# WHAT YOU HAVE TO DO
Each record that follows is to be transcribed exactly, excluding its images.

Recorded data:
○ ○ ○ ○

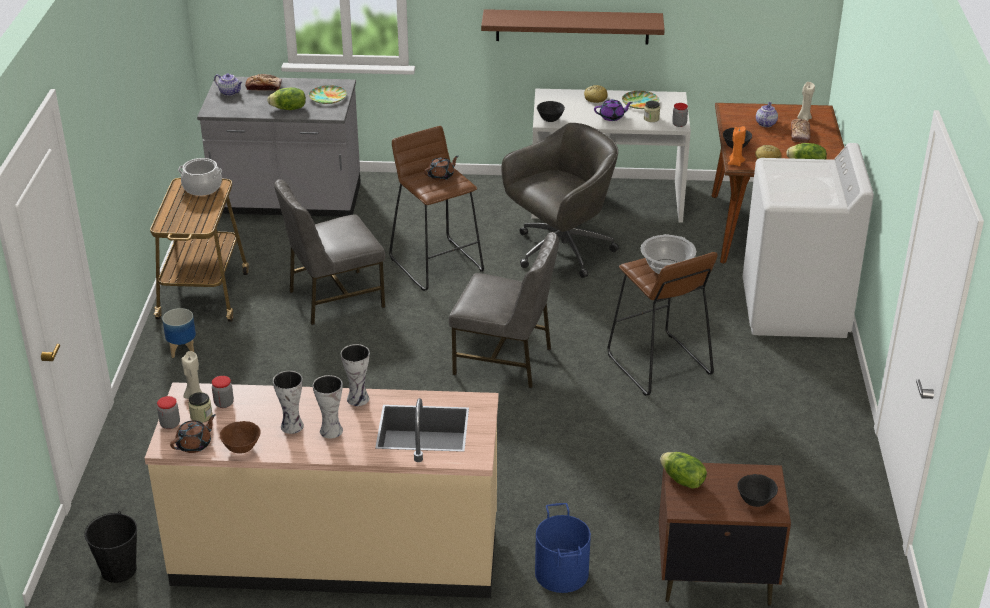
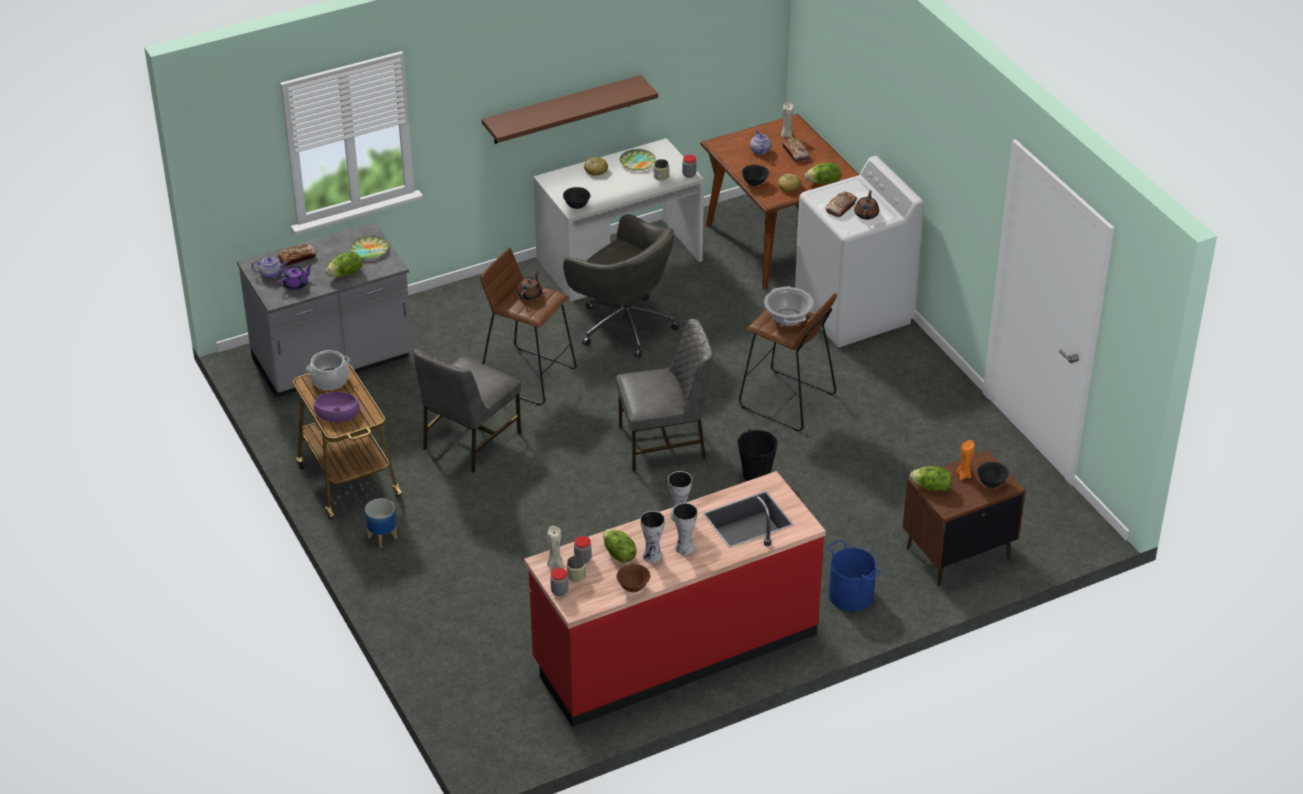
camera: 30 degrees left, 5 degrees up
(119, 570) = (520, 732): black bucket -> black bucket (756, 474)
(180, 213) = (337, 412): none -> purple bowl
(195, 444) = (595, 598): brown teapot -> brown teapot (866, 214)
(261, 412) = (618, 554): none -> lettuce
(337, 552) = (675, 649): beige counter -> red counter
(561, 251) = (623, 325): grey office chair -> grey office chair turned 105 degrees clockwise
(612, 117) = (627, 185): purple teapot -> purple teapot (296, 284)
(735, 163) = (767, 199): orange candle -> orange candle (964, 475)
(787, 180) = (841, 207): none -> bread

○ ○ ○ ○

# RESULT
camera: 30 degrees left, 5 degrees up
(119, 570) = (520, 732): black bucket -> black bucket (756, 474)
(180, 213) = (337, 412): none -> purple bowl
(195, 444) = (595, 598): brown teapot -> brown teapot (866, 214)
(261, 412) = (618, 554): none -> lettuce
(337, 552) = (675, 649): beige counter -> red counter
(561, 251) = (623, 325): grey office chair -> grey office chair turned 105 degrees clockwise
(612, 117) = (627, 185): purple teapot -> purple teapot (296, 284)
(735, 163) = (767, 199): orange candle -> orange candle (964, 475)
(787, 180) = (841, 207): none -> bread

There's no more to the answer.